To Defeat the Bourgeoisie, A Powerful Struggle Is Required
Since October 15, the “indignants movement” has spread across Canada. At the time of this writing, occupation of parks or public places were going on in 30 cities or so, including Vancouver, Calgary, Edmonton, Regina, Winnipeg, Toronto, Ottawa, Montréal, Québec City and Halifax. The question of whether the movement will continue and will find a way to confront the very system responsible of all the horrors that thousands of people are outraged and are rising up against remains open.
So far, the authorities seem to tolerate the presence of occupants, perhaps hoping that the arrival of cold weather will eventually drive them out of public places. The bourgeois media, which are usually quick to discredit protesters, are throwing a rather benevolent gaze on the #occupy movement. When we know that the Minister of Finance Jim Flaherty himself expressed sympathy for the indignants, their attitude is less surprising...
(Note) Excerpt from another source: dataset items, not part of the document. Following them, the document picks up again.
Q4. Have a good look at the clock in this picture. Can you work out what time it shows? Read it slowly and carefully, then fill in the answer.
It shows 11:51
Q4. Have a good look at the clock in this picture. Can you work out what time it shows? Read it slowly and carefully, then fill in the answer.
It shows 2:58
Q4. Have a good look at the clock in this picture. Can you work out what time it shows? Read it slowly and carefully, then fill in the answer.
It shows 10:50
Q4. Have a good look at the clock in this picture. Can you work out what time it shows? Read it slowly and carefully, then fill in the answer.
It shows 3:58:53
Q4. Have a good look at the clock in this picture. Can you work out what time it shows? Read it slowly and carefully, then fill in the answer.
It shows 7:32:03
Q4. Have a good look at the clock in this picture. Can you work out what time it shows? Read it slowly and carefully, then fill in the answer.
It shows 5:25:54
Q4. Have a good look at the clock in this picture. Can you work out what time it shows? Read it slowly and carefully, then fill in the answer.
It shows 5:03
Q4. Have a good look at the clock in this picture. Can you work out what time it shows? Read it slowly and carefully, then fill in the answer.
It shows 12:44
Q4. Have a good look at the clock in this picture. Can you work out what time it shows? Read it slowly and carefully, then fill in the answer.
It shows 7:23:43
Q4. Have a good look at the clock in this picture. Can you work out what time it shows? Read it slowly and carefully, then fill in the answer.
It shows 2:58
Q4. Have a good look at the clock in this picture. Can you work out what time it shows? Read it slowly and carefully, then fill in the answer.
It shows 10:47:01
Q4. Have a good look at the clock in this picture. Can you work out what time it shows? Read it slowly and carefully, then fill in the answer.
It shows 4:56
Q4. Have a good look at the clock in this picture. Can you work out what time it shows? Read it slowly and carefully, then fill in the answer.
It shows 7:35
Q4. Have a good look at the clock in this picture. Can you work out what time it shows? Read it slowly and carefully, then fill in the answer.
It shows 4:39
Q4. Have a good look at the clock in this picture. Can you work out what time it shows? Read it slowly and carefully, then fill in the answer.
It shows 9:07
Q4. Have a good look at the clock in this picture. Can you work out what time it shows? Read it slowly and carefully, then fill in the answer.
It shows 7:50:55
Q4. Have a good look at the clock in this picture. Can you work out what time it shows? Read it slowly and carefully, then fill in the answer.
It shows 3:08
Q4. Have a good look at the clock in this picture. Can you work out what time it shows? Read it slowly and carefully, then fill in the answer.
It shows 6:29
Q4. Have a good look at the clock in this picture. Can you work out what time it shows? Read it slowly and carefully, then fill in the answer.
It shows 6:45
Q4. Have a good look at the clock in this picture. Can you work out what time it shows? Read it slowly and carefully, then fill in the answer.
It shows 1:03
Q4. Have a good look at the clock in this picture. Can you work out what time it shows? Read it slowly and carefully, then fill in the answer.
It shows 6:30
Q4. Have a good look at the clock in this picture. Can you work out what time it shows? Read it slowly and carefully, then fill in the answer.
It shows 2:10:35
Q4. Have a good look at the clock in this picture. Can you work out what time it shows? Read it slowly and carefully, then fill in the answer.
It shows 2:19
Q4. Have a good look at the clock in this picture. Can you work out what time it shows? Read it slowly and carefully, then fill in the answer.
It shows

In Toronto, about 100 people are still occupying St.James Park. Here as elsewhere, the movement aims to bring people together. Revolutionary communists are taking part with the objective of advancing the critique of capitalism and of stimulating debate on the need for a global alternative to the existing system. Two days after the launching of the occupation, supporters of this newspaper opposed the organizers’s decision of singing the Canadian national anthem at a demo at Dundas Square. For a movement that is supposed to be “inclusive,” that decision was certainly not the best way to encourage the participation of First Nations people, who suffer colonial rule from the Canadian state.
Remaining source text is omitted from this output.